Tout ça ressemble furieusement à une diatribe de frustré qui s'est fait vidé, justement. Bon, ok, je retire ce que je dis sur la diatribe, j'en fais des fois, mais c'est rare. Et pour la petite histoire, je me suis pas fait vidé, parce que j'étais avec des filles, et des mecs qui font les beaux, aussi. Tu comprends entre beaux, ça se reconnaît.
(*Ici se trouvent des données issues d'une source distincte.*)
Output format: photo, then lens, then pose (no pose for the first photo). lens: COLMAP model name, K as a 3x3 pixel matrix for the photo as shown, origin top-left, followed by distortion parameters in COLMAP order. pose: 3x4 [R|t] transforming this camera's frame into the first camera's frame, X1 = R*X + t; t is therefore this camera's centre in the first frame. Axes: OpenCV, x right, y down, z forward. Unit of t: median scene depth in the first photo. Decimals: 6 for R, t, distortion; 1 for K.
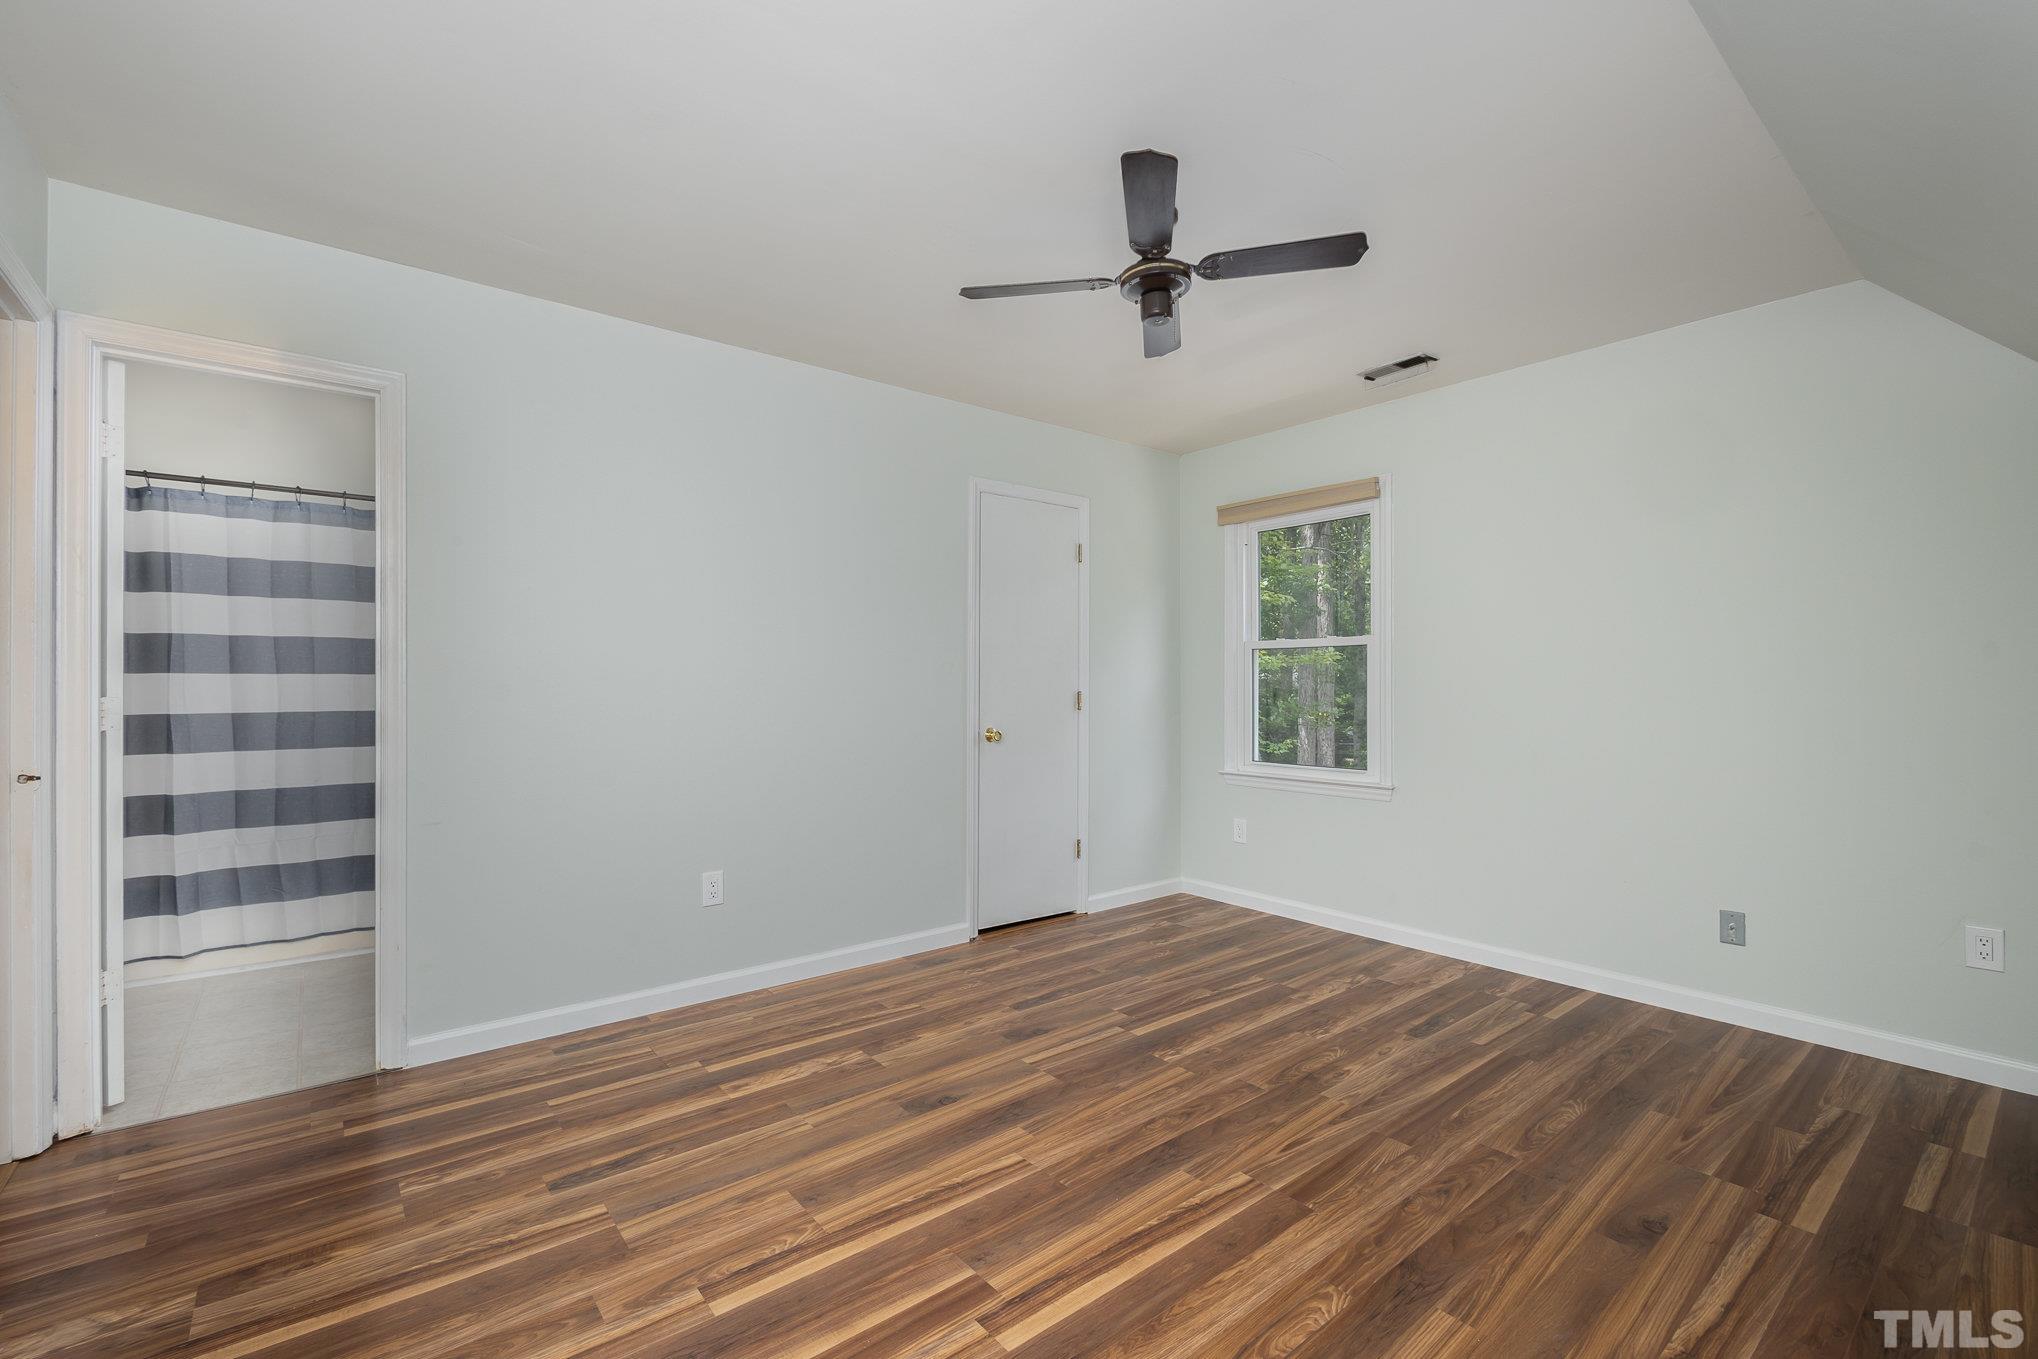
lens RADIAL K [[881.0, 0, 1007.7], [0, 881.0, 691.9], [0, 0, 1]] dist [-0.008332, -0.000663]
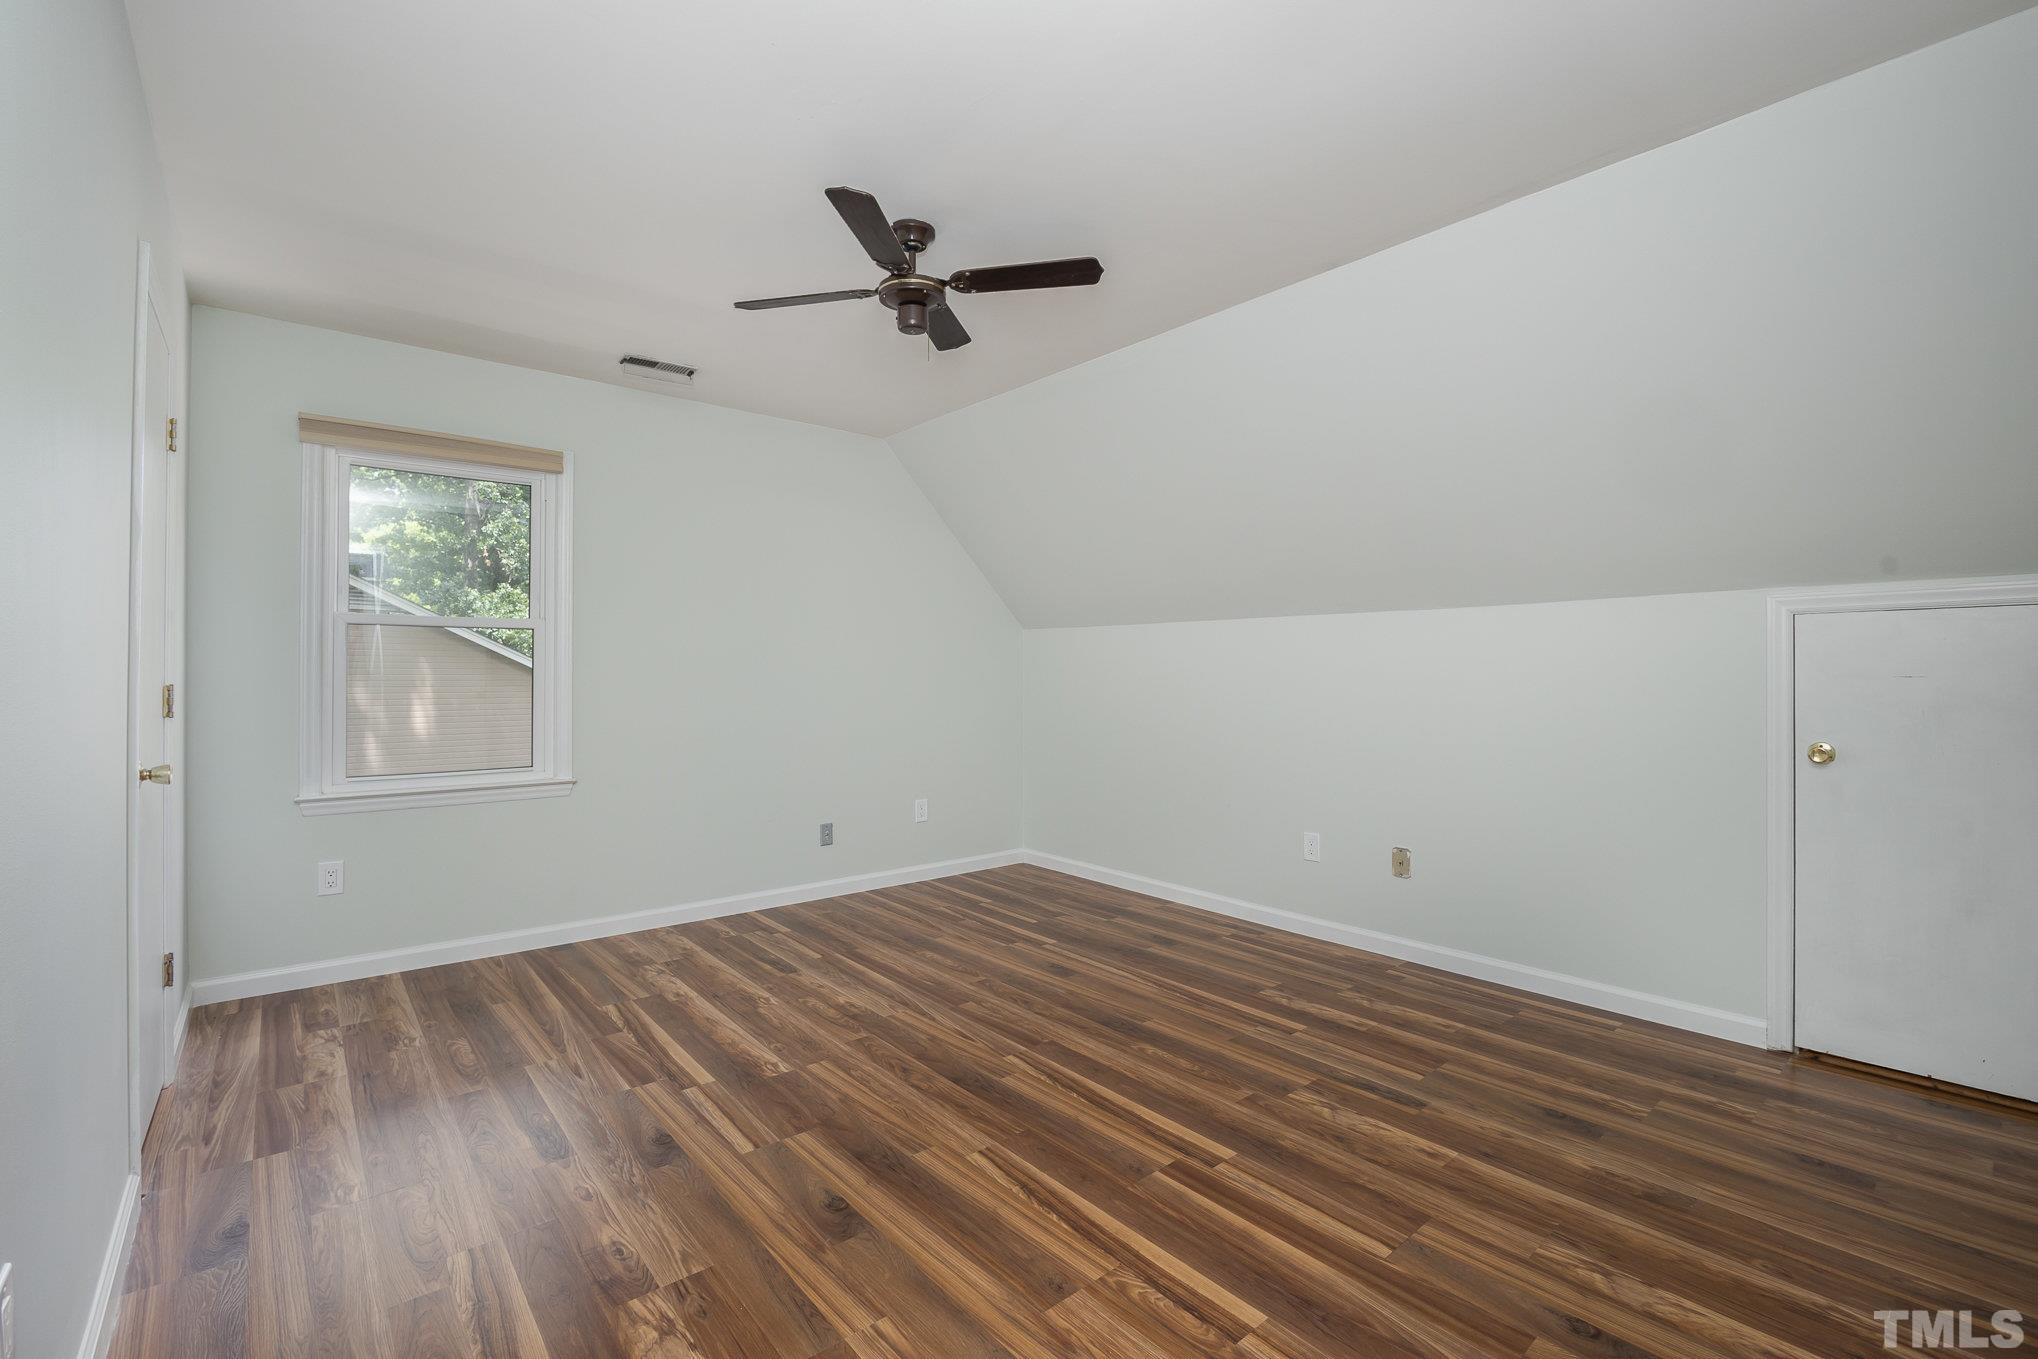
lens RADIAL K [[881.0, 0, 1025.6], [0, 881.0, 681.0], [0, 0, 1]] dist [-0.008332, -0.000663]
pose [[-0.034579, -0.009848, 0.999353, -0.797632], [0.003530, 0.999944, 0.009976, -0.011833], [-0.999396, 0.003872, -0.034542, 0.796203]]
J'ai l'impression d'avoir été méprisant. J'ai un arrière-goût amer dans la bouche. Même mes qualités se font oublier des fois. Et alors, les études, ça va? Ca va. Les filles, ça va? Ca va. La famille, ça va? Ca va. Quand je pense que j'ai pissé trois copies d'espagnol y a deux nuits, j'ai encore du mal à me regarder dans un miroir. Et j'ai toujours un peu mal au sexe. Oui, ça passe mal. Mais finalement, qu'est-ce que c'est que la vie sinon une suite de concours de beauté? Méditez.
Quant aux boîtes, je pense que j'y retournerai quelques fois. Et puis, je rentrerai chez moi vers 2h30 parce que j'en aurai marre et que la prépa m'aura fatigué. Et je rentrerai à pied, depuis Lille, ou Paris, ou Rivedoux-Plage, peu importe, dans le froid, l'obscurité, les effluves d'alcool qui t'embrument encore un peu l'esprit, et quelqu'un à côté, à qui tu peux parler et te sentir heureux après l'avoir quitté. Quelqu'un de bien. Si, si, ça existe encore.